Du rutschst vollends ab, doch es spielt für dich keine Rolle mehr. Du hast deine Niederlage längst eingestanden. Was hättest du auch tun sollen? Nicht ein mal die Worte, der Schrei, des Mannes, der immer noch verzweifelt versucht dich zu erreichen, dringt an dein Ohr. Für den Bruchteil einer Sekunde öffnest du die Augen. Das letzte, was du siehst, ist die Scheme eines Gesichtes direkt vor dir.
Und dann ist da wieder der Sturm, aber er dauert nur kurz an. Für dich. Die Schwärze der Nacht und des Orkans weicht einer anderen Schwärze. Einer Schwärze, die noch viel mehr Macht besitzt. Einer Schwärze, der du noch viel weniger entkommen kannst. Du weißt nur, dein Kampf ist zu ende. Du verstehst jetzt: Das Bermuda-Dreieck gibt keinen frei, der sein düsteres Geheimnis kennt. Doch dein allerletzter Gedanke gilt mir. Jetzt weißt du wo vor ich Angst hatte. Und dir wird bewusst, dass du es auch damals schon gewusst hast, es nur nicht wahrhaben wolltest. Ein Fehler.

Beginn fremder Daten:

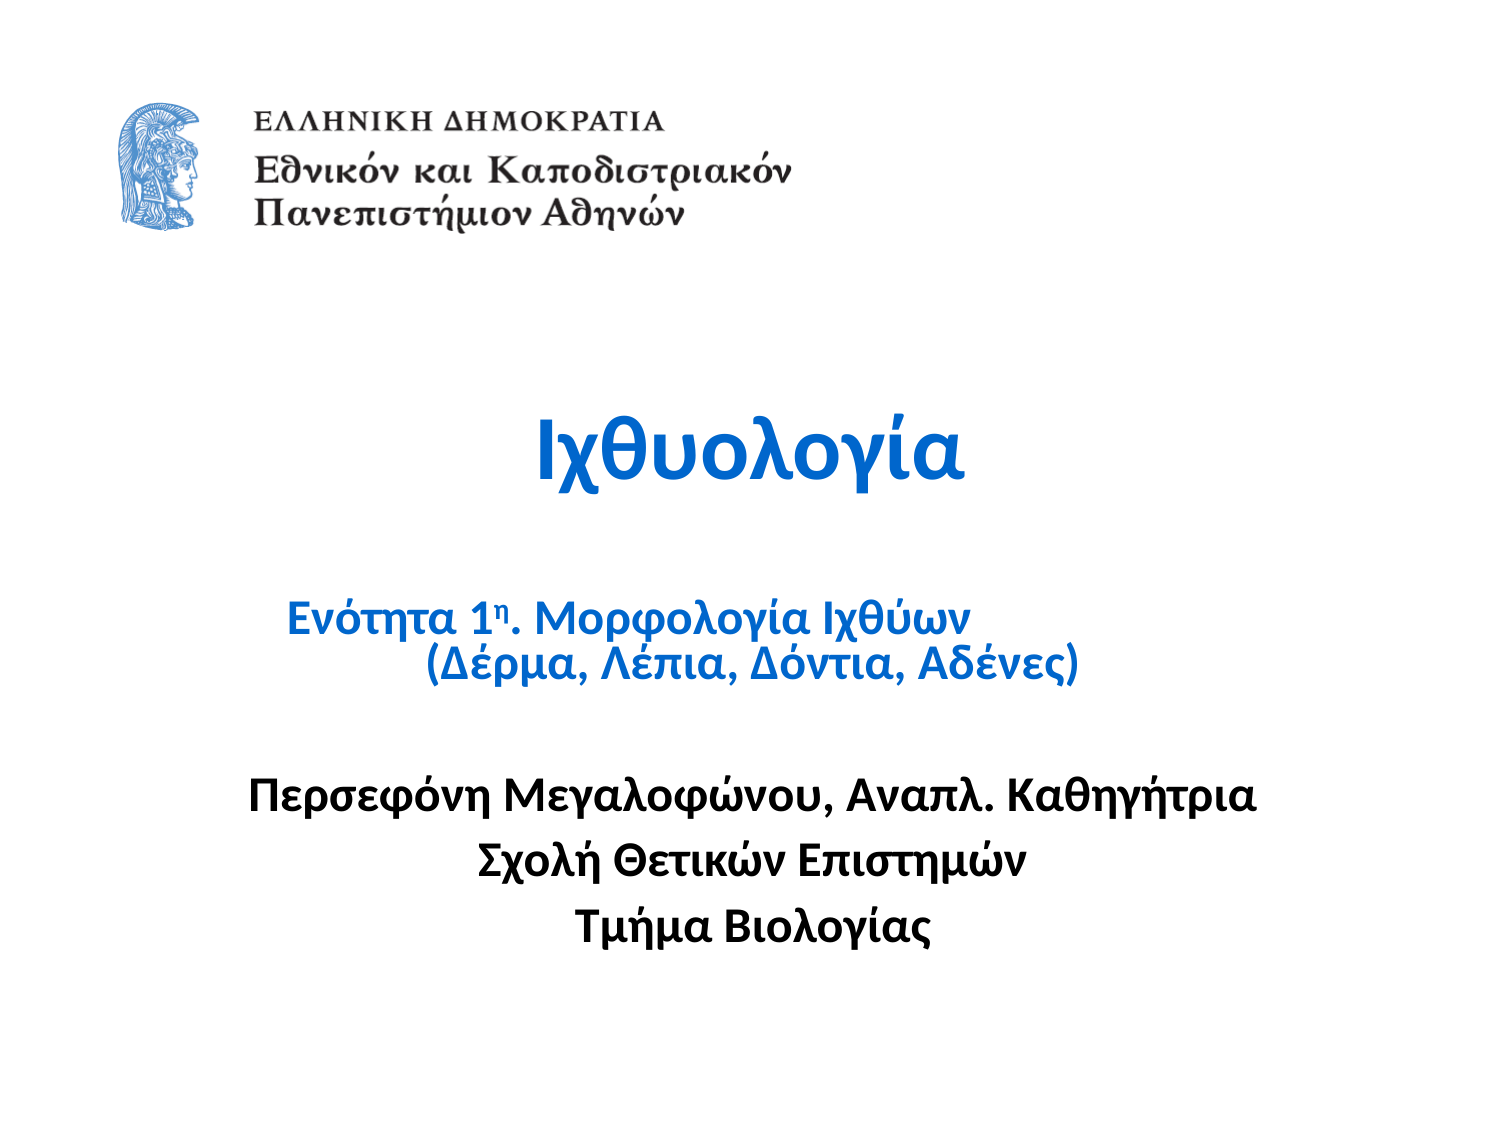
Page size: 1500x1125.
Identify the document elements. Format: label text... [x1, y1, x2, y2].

Und dann denkst du nichts mehr, du fühlst nichts mehr, du existierst nicht mehr. Dein lebloser Körper wird von den Strudeln immer weiter hinab in die pechschwarze Tiefe gezogen. Über dem Wasser tobt unermüdlich der Sturm.
Noch Tage später kreuzen ein duzend Boote der Wasserwacht das Meer an der Stelle, von der euer letzter Funkspruch kam.
Mayday.
Sonst nichts.
Das Wasser hat sich wieder beruhigt, die Oberfläche ist spiegelglatt und hat eine wunderschöne Farbe. Kristallblau. Wie deine Augen. Nichts stört diese friedliche Idylle. Kein Schiff. Keine Überlebenden. Ich habe es gesehen. Ich stehe auf einem dieser Boote. Ich stehe auf diesem Boot und kann nicht glauben, dass hier vor wenigen Tagen ein solcher Orkan gewütet hat. Und dennoch muss ich es glauben, denn du bist nicht mehr da. Jetzt scheint das Meer so ruhig, fast friedlich, aber tief in mir kenne ich seine schwarze Seele, die mich dir beraubt hat.
Meine Tränen vermischen sich mit dem Wasser. Ich bete, dass es wenigstes dieses eine Mal Mitleid hat. Die Tränen sind mein Versprechen an dich, dich ewig zu lieben und das, was uns so grausam und unbarmherzig auseinander gerissen hat, soll jetzt mein Bote sein. Das Meer hat uns getrennt, aber es wird uns auf ewig verbinden.